Research Associate Jack Landry has published a report assessing the impact of including parents with no earnings to the 2021 child tax credit expansion. Read a summary below and read the full report here.
The most controversial aspect of the 2021 expanded CTC was providing benefits to parents out of the labor force. Using administrative IRS data on the incomes of families that received the CTC, I show that families with no income only received 5% of the total increase in benefits from the expansion. Two other groups received the vast majority of the benefits: low-income families who previously didn’t receive the full credit because it phased in slowly, and middle-income parents who benefited from the increase in the value of the credit from $2,000 per child to $3,000 ($3,600 for children under six).

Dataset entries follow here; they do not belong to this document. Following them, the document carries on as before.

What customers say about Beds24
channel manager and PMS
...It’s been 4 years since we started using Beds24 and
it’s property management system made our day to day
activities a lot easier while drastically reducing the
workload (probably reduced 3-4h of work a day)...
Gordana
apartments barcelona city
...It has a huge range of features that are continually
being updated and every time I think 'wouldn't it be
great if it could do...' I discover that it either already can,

An alternative methodology used by many other think tanks relies on simulating who benefits from the credit using survey data. Survey data misleadingly shows that families with no income consume four times as much of the benefit as the IRS administrative data, while understating the benefits accruing to low-income families. The discrepancy is likely the result of both incomplete take-up among families with no income and inaccuracies in the incomes reported in survey data. IRS data on the incomes of families who claimed the 2021 CTC provides the ground truth on who benefited from the CTC expansion and provides the best guidance on the implications of future CTC expansion designs.
These results provide important context for the debate over extending CTC benefits to families out of the labor force. While controversial, giving benefits to families without earnings made up a small part of the total benefit of the expanded CTC. This rebuffs some criticism that sought to paint the CTC expansion as a program primarily for parents out of the workforce similar to pre-reform cash welfare.
The results also imply that a future CTC expansion that excluded families out of the labor force could still preserve the vast majority of benefits to low-income families. For instance, if the expanded CTC excluded families with no income, but gave the full value of the credit to families with any positive income, it would have reduced the total benefits to families with incomes below $25,000 by just 12%. Alternatively, a phase-in does not provide any credit to families with no income but gives the full CTC at $10,000 of income would provide about 75 percent of the benefits of a fully refundable $2,000 CTC using my methodology based on 2021 filing patterns. While full refundability is important to reducing deep child poverty, an expanded CTC with a fast phase-in may well reduce poverty nearly as much as one that is fully refundable.